Je touche tes lèvres, je touche d'un doigt le bord de tes lèvres.
Je dessine ta bouche comme si elle naissait de ma main,
comme si elle s'entrouvrait pour la première fois
et il me suffit de fermer les yeux pour tout défaire
et tout recommencer. Je fais naître chaque fois la bouche que je désire,
la bouche que ma main choisit et qu'elle dessine sur ton visage,
une bouche choisie entre toutes, choisie par moi avec une souveraine liberté
pour la dessiner de ma main sur ton visage et qui, par un hasard
que je ne cherche pas à comprendre, coïncide exactement à ta bouche
qui sourit sous la bouche que ma main te dessine.

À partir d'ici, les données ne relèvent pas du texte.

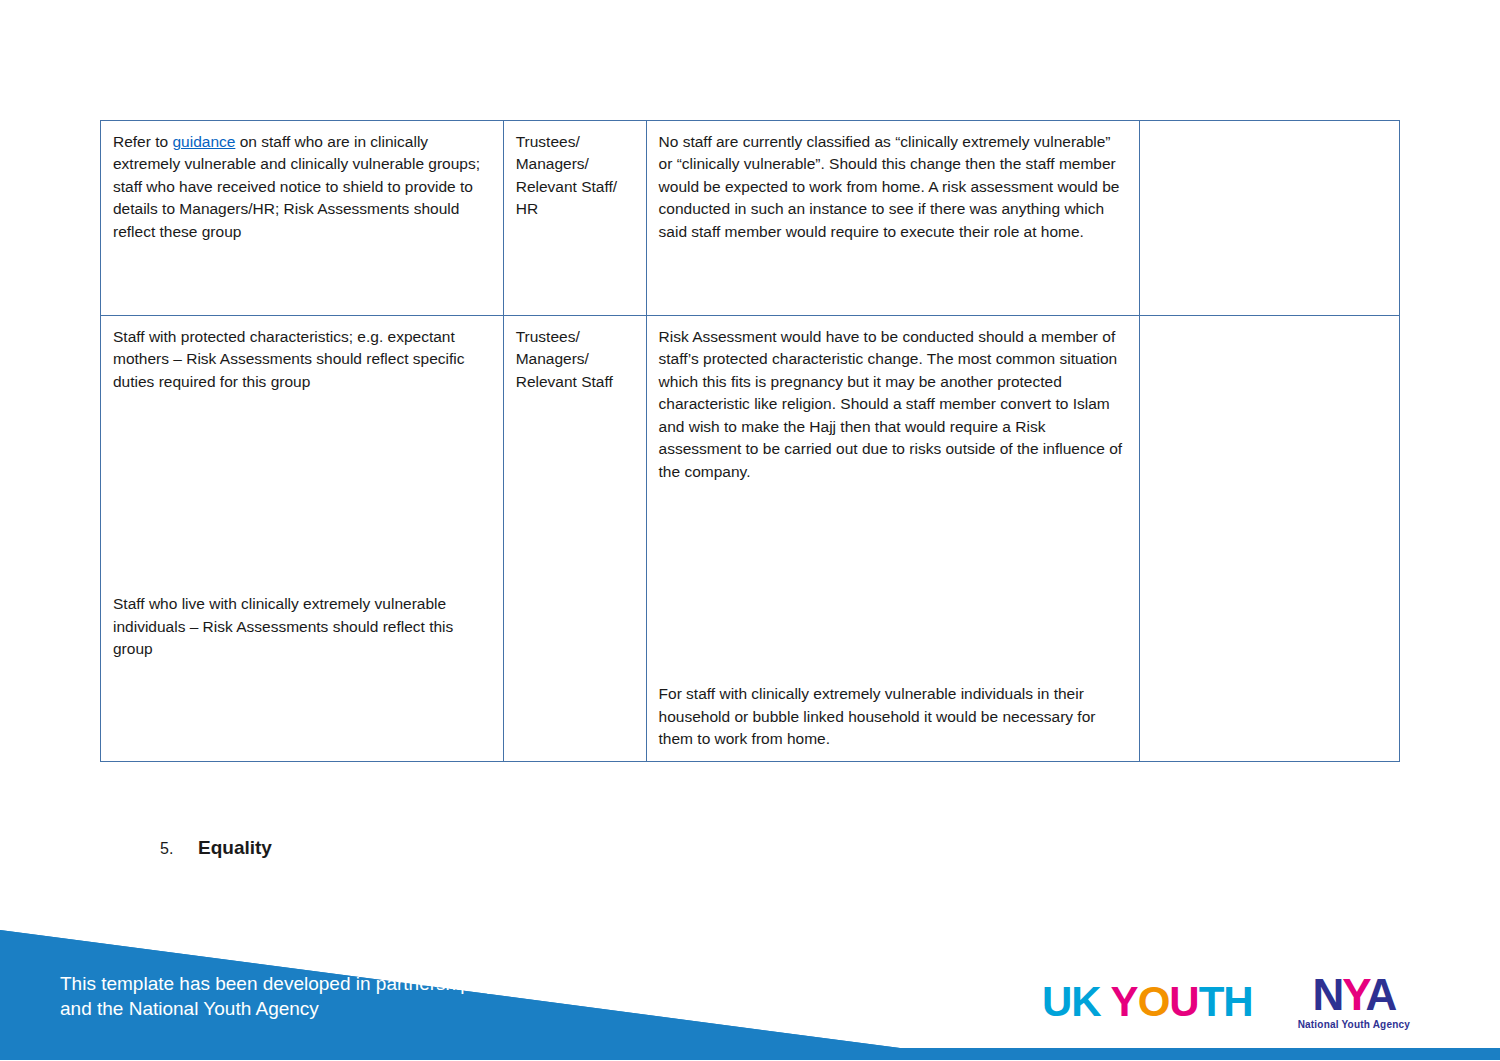| Refer to guidance on staff who are in clinically extremely vulnerable and clinically vulnerable groups; staff who have received notice to shield to provide to details to Managers/HR; Risk Assessments should reflect these group | Trustees/ Managers/ Relevant Staff/ HR | No staff are currently classified as “clinically extremely vulnerable” or “clinically vulnerable”. Should this change then the staff member would be expected to work from home. A risk assessment would be conducted in such an instance to see if there was anything which said staff member would require to execute their role at home. | |
| Staff with protected characteristics; e.g. expectant mothers – Risk Assessments should reflect specific duties required for this group Staff who live with clinically extremely vulnerable individuals – Risk Assessments should reflect this group | Trustees/ Managers/ Relevant Staff | Risk Assessment would have to be conducted should a member of staff’s protected characteristic change. The most common situation which this fits is pregnancy but it may be another protected characteristic like religion. Should a staff member convert to Islam and wish to make the Hajj then that would require a Risk assessment to be carried out due to risks outside of the influence of the company. For staff with clinically extremely vulnerable individuals in their household or bubble linked household it would be necessary for them to work from home. | |
5. Equality
This template has been developed in partnership by UK Youth
and the National Youth Agency
UK YOUTH
NYA
National Youth Agency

Tu me regardes, tu me regardes de tout près, tu me regardes de plus en plus près,
nous jouons au cyclope, nos yeux grandissent, se rejoignent, se superposent,
et les cyclopes se regardent, respirent confondus, les bouches se rencontrent,
luttent tièdes avec leurs lèvres, appuyant à peine la langue sur les dents,
jouant dans leur enceinte où va et vient un air pesant dans un silence
et un parfum ancien.
Alors mes mains s'enfoncent dans tes cheveux, caressent lentement la profondeur
de tes cheveux, tandis que nous nous embrassons comme si nous avions la bouche
pleine de fleurs ou de poissons, de mouvement vivants,de senteur profonde.
Et si nous nous mordons, la douleur est douce et si nous sombrons
dans nos haleines mêlées en une brève et terrible noyade,
cette mort instantanée est belle.
Et il y a une seule salive et une seule saveur de fruit mûr,
et je te sens trembler contre moi comme une lune dans l'eau.